I love trains. I’ve always loved them since my first train ride through the Rockies when I was five years old. It isn’t possible to have mental or physical distress when held, sung to, and gently rocked by the music and sway of a train.
Even as a child, I found such intimacy in the comforts a train provides. Its rhythmic song, low bass rumble, rocking motion, and steady clickety-clack beat. Trucks and automobiles have annoying horns that make your heart skip, that made you anxious, jumpy. But not a train. A train doesn’t do that. It announces it’s coming with a lovely crescendo like the throaty notes of a big and beautiful bird.
Even as a child, when I heard that wail, like sweet music, it made my heart tingle. It seemed then and still seems now, like trains have that special ability to defeat concerns with smoky, powerful, and steely aggression. I was fascinated by the knowledge that cow-catchers were originally a part of trains to scoop cows off the track. But with or without a cow-catcher, in a less tangible way, without add-ons, trains collect bewilderment and defeat like great steel magnets and toss that stuff into the wind with a loud hoot and the applause of clanging bells.
Indeed, others can have their Philharmonic orchestras, their conductors of the same, their musical movements, artful blending of dissimilar sounds, and crescendos, but I’ll still take my train. My train with my train conductor, the swaying movement, the rhythm of clacking rails, and the baroque beat of strained notes dramatized by a linear balance of dissimilar sounds. Sounds that even the Masters of Classical music could never hope to mimic or even imagine. My preference is to let my orchestra pit be a valley with music cushioned by grain elevators or inland seas. Let my music be accompanied by the back-up echoes bounced between mountain peaks. Give me a conductor that tosses in his ‘tails’, his baton, and his formal garb for striped pin overalls and a jaunty cap and a hand at the brake.

****

### LIST OF TASKS
(a) In the piece about loving trains, shorten the paragraph that begins "Even as a child, I found such intimacy" while keeping its main facts.
(b) Resume the piece about loving trains, picking up right after its last sentence.

### LISTED RECORDS

****

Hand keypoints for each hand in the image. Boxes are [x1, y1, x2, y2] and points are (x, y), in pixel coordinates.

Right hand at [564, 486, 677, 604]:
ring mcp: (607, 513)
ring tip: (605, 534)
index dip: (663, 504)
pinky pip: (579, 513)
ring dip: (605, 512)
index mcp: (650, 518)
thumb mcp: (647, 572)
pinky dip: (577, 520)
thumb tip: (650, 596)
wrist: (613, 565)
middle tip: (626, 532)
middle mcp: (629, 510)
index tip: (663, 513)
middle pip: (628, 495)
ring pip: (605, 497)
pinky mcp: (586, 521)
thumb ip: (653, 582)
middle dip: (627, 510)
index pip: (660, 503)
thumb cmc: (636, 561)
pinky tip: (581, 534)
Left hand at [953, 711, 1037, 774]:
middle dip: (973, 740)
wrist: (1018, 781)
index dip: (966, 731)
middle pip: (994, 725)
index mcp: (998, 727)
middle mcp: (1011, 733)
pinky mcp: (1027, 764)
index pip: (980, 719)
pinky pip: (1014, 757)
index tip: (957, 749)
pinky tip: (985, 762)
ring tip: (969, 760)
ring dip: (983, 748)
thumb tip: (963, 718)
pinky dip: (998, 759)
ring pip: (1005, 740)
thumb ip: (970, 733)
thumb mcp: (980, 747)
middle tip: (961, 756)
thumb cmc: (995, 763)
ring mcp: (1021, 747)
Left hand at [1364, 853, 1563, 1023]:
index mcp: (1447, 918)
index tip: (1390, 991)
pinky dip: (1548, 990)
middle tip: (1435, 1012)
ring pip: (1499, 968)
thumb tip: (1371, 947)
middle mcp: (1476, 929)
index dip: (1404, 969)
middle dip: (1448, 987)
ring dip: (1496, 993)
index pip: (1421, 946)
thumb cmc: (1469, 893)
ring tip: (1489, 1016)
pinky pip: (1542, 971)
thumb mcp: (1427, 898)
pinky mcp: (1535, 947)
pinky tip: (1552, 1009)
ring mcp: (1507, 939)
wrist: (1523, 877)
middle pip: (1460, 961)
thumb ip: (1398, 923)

****

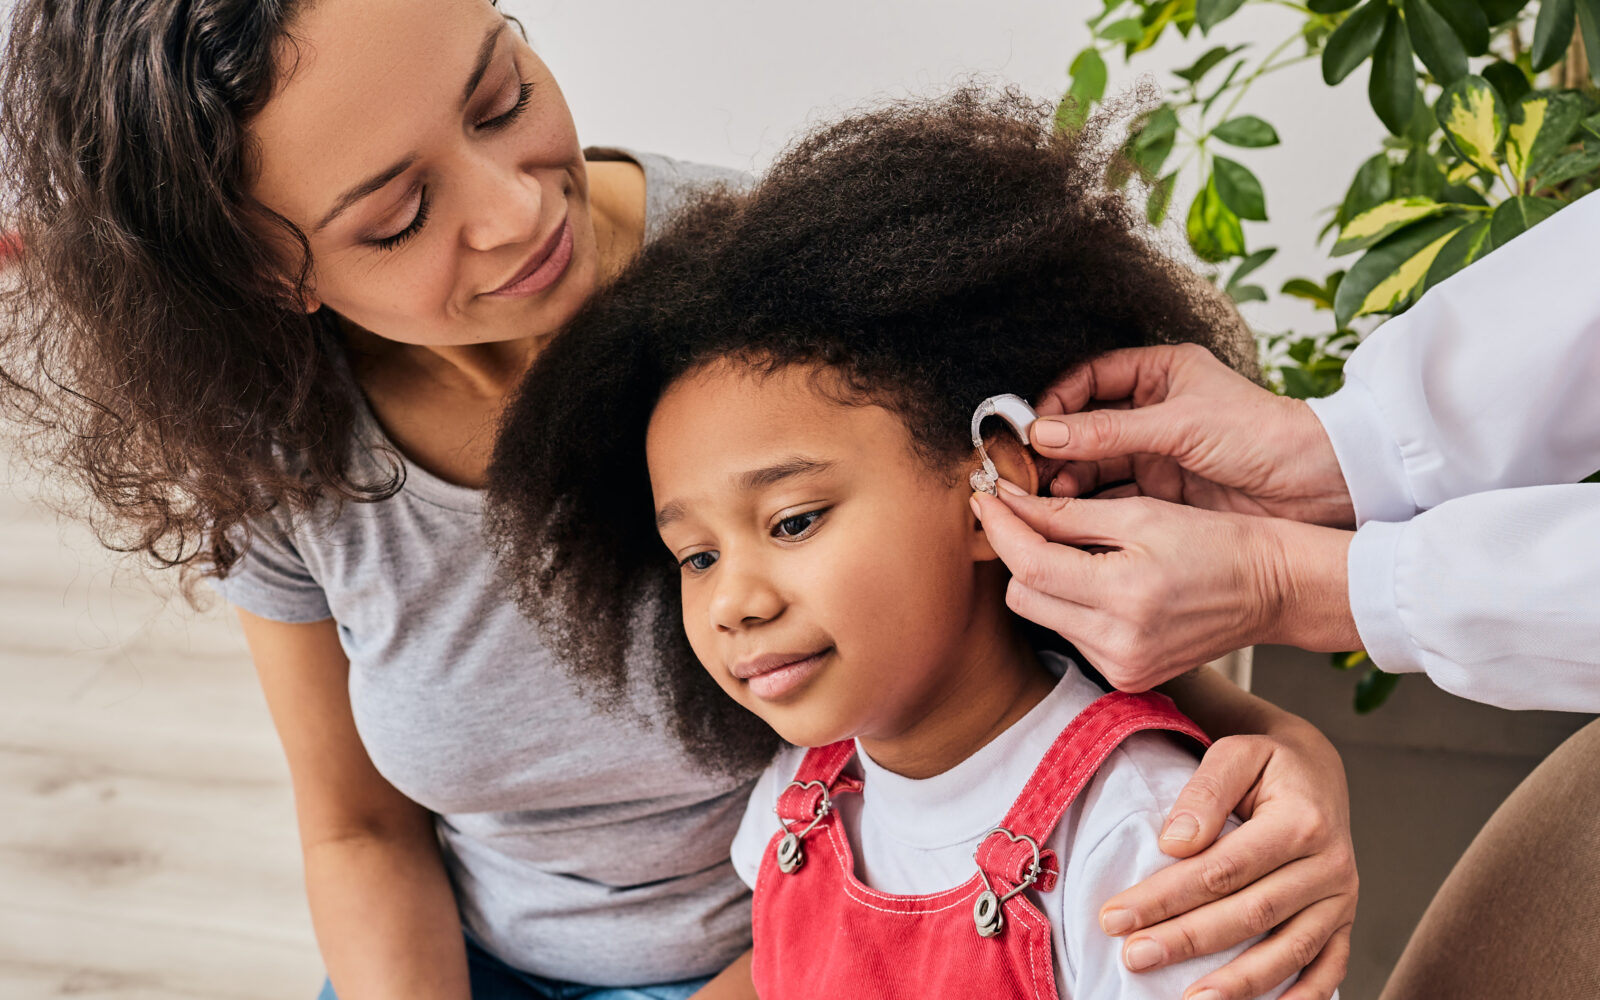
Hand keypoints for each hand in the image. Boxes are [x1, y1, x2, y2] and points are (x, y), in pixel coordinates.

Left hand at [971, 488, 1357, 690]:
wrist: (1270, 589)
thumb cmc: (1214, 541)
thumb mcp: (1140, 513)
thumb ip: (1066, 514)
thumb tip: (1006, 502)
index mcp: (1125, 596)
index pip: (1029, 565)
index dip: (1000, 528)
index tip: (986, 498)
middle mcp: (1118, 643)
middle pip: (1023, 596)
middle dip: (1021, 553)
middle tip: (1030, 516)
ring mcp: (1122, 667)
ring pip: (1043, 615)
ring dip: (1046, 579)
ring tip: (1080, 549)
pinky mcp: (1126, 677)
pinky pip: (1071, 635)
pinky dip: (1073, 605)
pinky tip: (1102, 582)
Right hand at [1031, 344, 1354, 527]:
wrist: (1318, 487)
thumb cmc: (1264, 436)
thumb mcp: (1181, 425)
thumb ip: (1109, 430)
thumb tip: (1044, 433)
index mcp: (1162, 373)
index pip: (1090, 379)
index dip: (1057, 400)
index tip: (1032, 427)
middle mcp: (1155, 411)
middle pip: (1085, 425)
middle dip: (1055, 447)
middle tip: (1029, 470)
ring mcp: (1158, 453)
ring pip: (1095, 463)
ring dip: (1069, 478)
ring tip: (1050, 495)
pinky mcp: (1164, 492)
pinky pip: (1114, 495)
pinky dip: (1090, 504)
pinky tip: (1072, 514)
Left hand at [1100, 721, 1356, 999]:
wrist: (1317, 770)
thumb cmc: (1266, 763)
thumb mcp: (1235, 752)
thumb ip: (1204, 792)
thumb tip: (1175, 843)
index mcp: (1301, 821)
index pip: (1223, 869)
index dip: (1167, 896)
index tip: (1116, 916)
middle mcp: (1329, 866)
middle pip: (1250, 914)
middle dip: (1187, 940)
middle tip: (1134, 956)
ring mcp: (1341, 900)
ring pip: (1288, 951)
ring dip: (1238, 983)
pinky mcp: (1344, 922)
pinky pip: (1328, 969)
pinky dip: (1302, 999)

****

### ANSWER LIST
(a) Since childhood, the writer has found closeness in a train's comforts: its rhythmic song, low bass rumble, rocking motion, and steady clickety-clack. Truck and car horns are jarring and make you jumpy, but a train never does. It signals its approach with a lovely crescendo, like the throaty call of a big, beautiful bird.

(b)
I think I told you previously how pleasantly surprised I was when two of my three daughters bought lovely homes that quite unexpected ended up within sight and sound of railroad tracks where trains still run. Not silent trains on mono-rails, but real honest-to-goodness trains with everything trains have always had except the asthmatic chuffing of steam. Trains that rumble the earth, ring their bells, blow their whistles, and sing their clickety-clack sound.
When I visit my daughters and when the trains go by at night, I am roused from my sleep, but that rousing only makes me smile. And when daytime trains go, I grab grandson, run to the deck rail, lift him up where he can see, and we look and laugh. Awed, pleased, and pleasured. There goes the train.
I am at my own home today, but this morning I awoke near the tracks. I heard the clickety-clack of rails, the mournful piercing wail of a train whistle, and the interspersed clanging of bells. And blended into that special symphony I heard the softer straining sounds of a train’s deliberation that flattens trouble and elevates joy.
When I searched out these pleasant sounds I found Hub at his computer, checking his watch, grinning, thrilled – playing his new train simulator game. It might be just after six in the morning, but Hub is a train conductor now and he has a train to run and a schedule to keep.
I move to the kitchen and as I sip coffee I let the symphonic sounds polish my soul as those sounds have always done. Sunshine, cloudless skies, rainbows, classical music, and a lucky lottery number could not make this a lovelier day.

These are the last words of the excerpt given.